Anthropic is releasing Mythos first to organizations focused on cyber defense, giving them what it calls "a head start in improving the robustness of their codebases against the impending wave of AI-driven exploits," before broader API availability in the weeks that follow. The logic is coherent: get defenders the tool before attackers get it. But analysts are not uniform in their confidence that this tilts the field toward defense.
"Mythos could cut both ways for CISOs and enterprise security teams," Pareekh Jain, chief executive of Eclixy Solutions, told CSO Online. "It compresses the gap between cyber offense and defense." Gaurav Dewan, chief executive of consulting firm Avasant, offered a more structural read: powerful models will not replace cybersecurity platforms — "[vendors will] increasingly embed frontier models from Anthropic and OpenAI into their stacks," he said. The AI becomes infrastructure; the question is who controls the infrastructure.
Markets moved before the policy conversation caught up. Cybersecurity stocks fell the day after the leak became public: CrowdStrike dropped 7.5 percent, Palo Alto Networks fell more than 6 percent, Zscaler lost roughly 4.5 percent, and the iShares Cybersecurity exchange-traded fund fell about 4 percent. Investors were not reacting to the leak — they were pricing in a competitive landscape where the product they sell is suddenly under pressure from above.
The leak also surfaced something less consequential but more human: a draft itinerary for an invite-only CEO retreat in the English countryside, where Dario Amodei, Anthropic's chief executive, was scheduled to appear at an 18th-century manor turned hotel-and-spa. One leak, a thousand headlines. The more important one is still unresolved.
Anthropic says Mythos is expensive to serve and expensive to use, and that it is working to improve efficiency before general release.
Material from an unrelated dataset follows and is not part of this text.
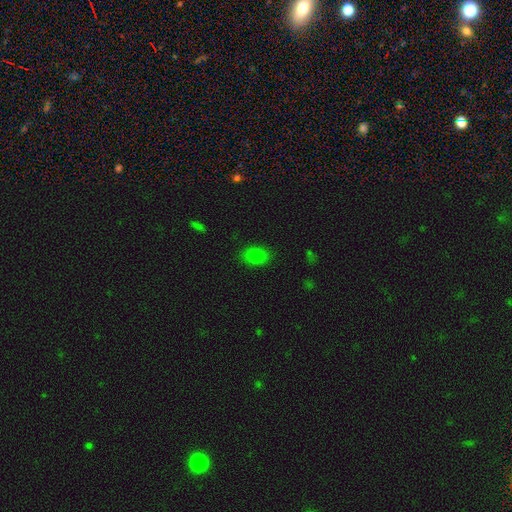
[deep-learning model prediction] A smooth galaxy with no disk features (81%) that is in between round and cigar-shaped (73%). Merging: none (85%).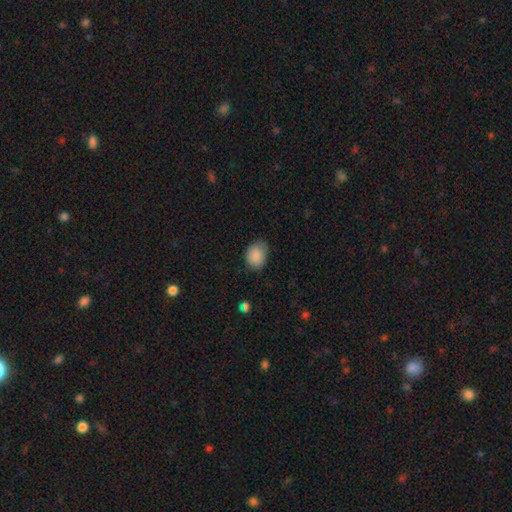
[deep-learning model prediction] The model was most divided on "how rounded": in between: 60%, round: 40%, cigar-shaped: 1%. More confident: smooth or featured — smooth (86%); merging — none (68%).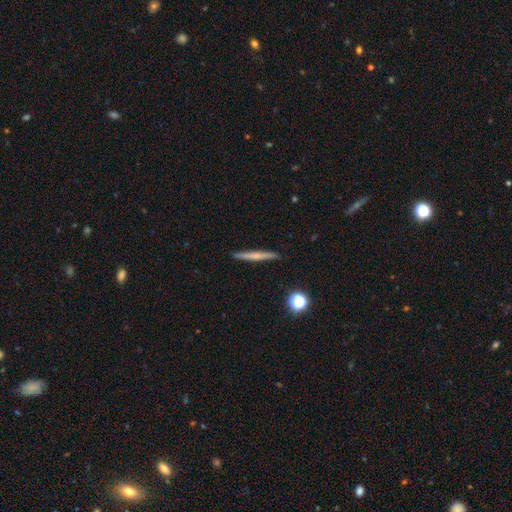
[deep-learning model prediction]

That compute cost is the one structural brake on the model reaching mass deployment — at least until someone finds a way around it, or until the economics of inference drop further. Given that Claude Code was already being manipulated by a Chinese state actor at a fraction of that scale eleven months ago, the cost barrier may be the only thing between where we are and where Anthropic's own warnings suggest we are heading.
The policy framework that would govern this moment does not yet exist. Anthropic has been telling officials privately what they believe is coming. They have not published the methodology behind that judgment. Defenders, policymakers, and the security research community are left to act on private briefings rather than public, verifiable criteria. The model that Anthropic says can autonomously find and patch vulnerabilities in software — the capability the company is betting will help more than it harms — landed in public via a misconfigured CMS. That gap between private warning and public accountability is where the real risk lives.